Protease‐activated receptors: novel central role in modulation of gastric functions

  Protease‐activated receptors (PARs) are members of a subfamily of G‐protein‐coupled receptors that regulate diverse cell functions in response to proteolytic cleavage of an anchored peptide domain that acts as a ‘tethered’ receptor‐activating ligand.
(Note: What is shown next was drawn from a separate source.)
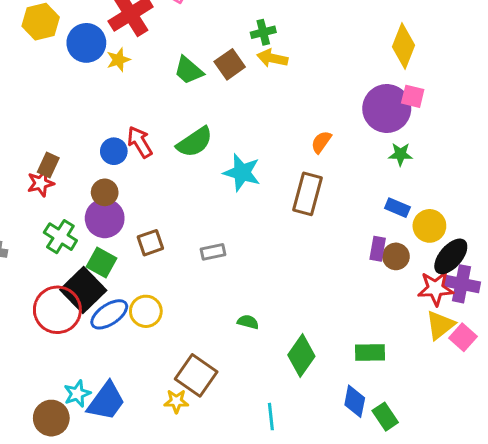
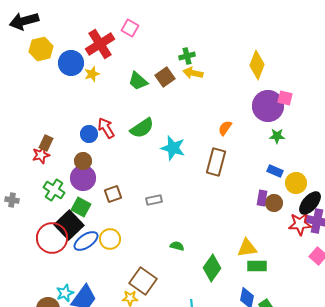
yellow diamond: (404, 46) -> (257, 65), moved
yellow triangle: (440, 325) -> (247, 248), moved, turned 30

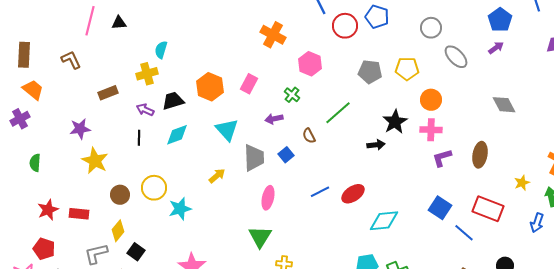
PAR‐1 and PAR‐2 in particular are present throughout the gastrointestinal (GI) tract and play prominent roles in the regulation of GI epithelial function, motility, inflammation and nociception. In a recent article in Neurogastroenterology and Motility , Wang et al. demonstrate, for the first time, that PAR‐1 and PAR‐2 are present on preganglionic parasympathetic neurons within the rat brainstem. As in other cellular systems, proteases such as thrombin and trypsin activate PAR‐1 and PAR‐2 on neurons of the dorsal motor nucleus of the vagus (DMV), leading to an increase in intracellular calcium levels via signal transduction mechanisms involving activation of phospholipase C and inositol triphosphate (IP3). The authors also report that the level of PAR‐1 and PAR‐2 transcripts in DMV tissue is increased following experimental colitis, suggesting that inflammatory conditions may modulate neuronal behavior or induce plasticity within central vagal neurocircuits. It seems reasonable to hypothesize, therefore, that the activity and behavior of vagal efferent motoneurons may be modulated directly by local and/or systemic proteases released during inflammation. This, in turn, may contribute to the increased incidence of functional GI disorders, including gastric dysmotility, delayed emptying and gastritis observed in patients with inflammatory bowel diseases.